Because it's 'Casablanca'; that's reason enough to see it on big screen at The Kentucky

Akron Beacon JournalFebruary 13, 2014 


"Here's looking at you, kid": Rick (Humphrey Bogart) bids farewell to Ilsa (Ingrid Bergman) in an iconic airport scene.




    PG for mild violence. Warner Bros. 1:42.

    When: 1:40, 4:45, 7:20 and 9:30 p.m. Feb. 14 and 15; 1:15 and 3:20 p.m.Feb. 16

    Where: Kentucky Theatre, 214 E. Main St.

    Tickets: $5.50-$7.50. Tickets for some show times available in advance at

    Learn more: (859) 231-7924

There are movies meant to be seen on a big screen. Casablanca is one of them. In the past, now and as long as theaters show movies.

The 1942 movie will be screened several times at The Kentucky Theatre this weekend as the downtown movie palace prepares to close its main auditorium for renovations beginning Monday.

You should see the film in a theater even though it has been shown repeatedly on TV and has been available for decades on just about every home-video format, including the now-abandoned HD DVD and Laserdisc. For its 70th birthday in 2012, the movie was released on Blu-ray.

And why should you go? Because it's Casablanca.

Yes, to some it is merely a piece of ancient movie history. The story takes place before America entered World War II. And it premiered — first in New York City in late 1942 — as war raged.

The movie endures. The American Film Institute's periodic lists of great films have placed Casablanca in the top five for all movies, movie heroes (Rick Blaine, played by Humphrey Bogart), songs (As Time Goes By) and movie quotes: "Here's looking at you, kid." Its romantic plot put it in first place on AFI's list of great love stories.

Lines from it have inspired the titles of two other movies: Play It Again, Sam (words not actually said in Casablanca) and Bryan Singer's The Usual Suspects. It was also the basis for a Bugs Bunny cartoon and two TV series: one in the '50s starred Charles McGraw; a second, in 1983, put David Soul in Bogart's shoes.

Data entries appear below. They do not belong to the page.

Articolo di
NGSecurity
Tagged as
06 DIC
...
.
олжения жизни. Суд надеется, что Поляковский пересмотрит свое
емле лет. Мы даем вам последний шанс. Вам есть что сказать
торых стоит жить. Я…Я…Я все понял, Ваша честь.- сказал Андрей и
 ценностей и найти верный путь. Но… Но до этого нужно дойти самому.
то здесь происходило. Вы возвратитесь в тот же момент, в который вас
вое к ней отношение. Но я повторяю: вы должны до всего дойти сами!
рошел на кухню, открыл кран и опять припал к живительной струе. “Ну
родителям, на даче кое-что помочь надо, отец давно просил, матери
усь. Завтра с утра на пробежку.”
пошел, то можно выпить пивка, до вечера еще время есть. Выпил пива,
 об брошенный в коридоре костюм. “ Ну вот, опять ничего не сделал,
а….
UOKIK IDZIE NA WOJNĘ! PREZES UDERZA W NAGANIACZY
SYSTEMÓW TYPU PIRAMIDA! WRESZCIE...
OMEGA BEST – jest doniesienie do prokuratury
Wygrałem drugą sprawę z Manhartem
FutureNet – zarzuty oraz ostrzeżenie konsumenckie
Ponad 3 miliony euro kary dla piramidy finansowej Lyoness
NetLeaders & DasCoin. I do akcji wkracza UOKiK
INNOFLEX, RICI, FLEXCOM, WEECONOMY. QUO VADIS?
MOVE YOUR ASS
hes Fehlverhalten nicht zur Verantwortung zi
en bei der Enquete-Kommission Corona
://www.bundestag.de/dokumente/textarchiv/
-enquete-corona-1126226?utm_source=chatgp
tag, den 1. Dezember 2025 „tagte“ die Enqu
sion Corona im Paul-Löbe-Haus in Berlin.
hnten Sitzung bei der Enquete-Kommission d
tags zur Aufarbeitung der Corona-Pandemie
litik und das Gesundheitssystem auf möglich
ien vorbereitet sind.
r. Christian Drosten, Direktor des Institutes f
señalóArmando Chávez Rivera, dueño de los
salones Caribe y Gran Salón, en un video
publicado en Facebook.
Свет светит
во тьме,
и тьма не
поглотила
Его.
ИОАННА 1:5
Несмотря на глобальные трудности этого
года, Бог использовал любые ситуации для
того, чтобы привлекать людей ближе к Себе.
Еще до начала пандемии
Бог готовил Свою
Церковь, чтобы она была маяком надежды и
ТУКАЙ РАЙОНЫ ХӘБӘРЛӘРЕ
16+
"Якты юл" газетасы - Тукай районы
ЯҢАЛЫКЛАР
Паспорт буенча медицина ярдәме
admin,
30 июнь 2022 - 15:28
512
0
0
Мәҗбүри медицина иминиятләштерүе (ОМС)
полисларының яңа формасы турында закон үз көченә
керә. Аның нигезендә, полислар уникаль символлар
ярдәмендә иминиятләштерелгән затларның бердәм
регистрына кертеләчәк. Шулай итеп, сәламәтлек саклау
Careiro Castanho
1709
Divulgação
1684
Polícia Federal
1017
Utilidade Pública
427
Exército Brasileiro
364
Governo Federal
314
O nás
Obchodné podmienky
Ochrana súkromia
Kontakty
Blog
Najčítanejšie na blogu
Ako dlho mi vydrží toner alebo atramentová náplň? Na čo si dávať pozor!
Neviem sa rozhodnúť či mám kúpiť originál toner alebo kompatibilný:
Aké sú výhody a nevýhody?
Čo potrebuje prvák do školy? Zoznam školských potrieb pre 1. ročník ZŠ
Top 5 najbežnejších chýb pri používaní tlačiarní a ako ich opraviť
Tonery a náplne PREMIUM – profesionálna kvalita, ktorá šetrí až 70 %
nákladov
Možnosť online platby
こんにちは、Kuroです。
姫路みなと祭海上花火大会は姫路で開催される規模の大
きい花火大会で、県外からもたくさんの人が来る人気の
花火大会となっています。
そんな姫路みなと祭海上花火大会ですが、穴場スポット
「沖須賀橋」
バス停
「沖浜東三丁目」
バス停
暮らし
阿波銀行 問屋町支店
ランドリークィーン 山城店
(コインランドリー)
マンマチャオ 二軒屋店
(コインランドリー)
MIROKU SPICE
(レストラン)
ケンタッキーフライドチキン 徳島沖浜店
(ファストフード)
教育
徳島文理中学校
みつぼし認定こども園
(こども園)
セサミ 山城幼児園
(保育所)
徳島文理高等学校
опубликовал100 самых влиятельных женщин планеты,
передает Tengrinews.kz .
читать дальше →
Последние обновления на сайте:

And all this came from a movie that could have been a shambles. It was based on what a critic called "one of the world's worst plays." The co-author of said play told writer Doug McClelland that she did not like either of the leads; instead of Bogart and Ingrid Bergman, she wanted Clark Gable and Carole Lombard. The screenplay was only half done when production began. The racism of its time is discomfiting, with the middle-age black man Dooley Wilson called "the boy" by Bergman. (Wilson was even more poorly served by a film critic of the time, James Agee in The Nation, whose naming of cast members in his 1943 write-up ended with "a colored pianist whose name I forget.")

But it's Casablanca.

Audiences in the 21st century also have to contend with the staginess of some of the sets, the old standard-frame picture instead of the now- common widescreen format, and, for some, the black-and-white image.

Nostalgia for young people is something applied to entertainment from a decade ago, not a movie that would have been fresh for their grandparents.

But it's Casablanca.

Consider the richness and complexity of the story — which many of you know, and I'll try not to spoil for the rest. There is a saga of war, and how people must stand up in troubled times — with Rick the one most obviously put on the spot. Laid over that is a romantic triangle involving Rick, freedom fighter Victor Lazlo (Paul Henreid) and Ilsa Lund (Bergman), who is Lazlo's companion and Rick's former lover.

Love and politics are entwined. Idealism and cynicism are tested. The cast has great character actors like Claude Rains, Peter Lorre and Sydney Greenstreet. The music includes not only Max Steiner's score, and Wilson singing As Time Goes By, but a scene with the French national anthem that should still make audiences cheer.

So, if you have not seen it, do so. If you have, see it again. And not just on a DVD or Blu-ray — or on your tablet or, heaven forbid, your phone.

This is a movie made before anyone had to imagine that the pictures would get small. When it was understood that you would be sitting in the dark, the quiet broken only by the occasional chomp on popcorn — or the crowd collectively responding to the screen's events.

I have seen Casablanca many times, but it's that first time on a big screen that stays in my memory — Bogart, and Bergman, and the movie itself, larger than life.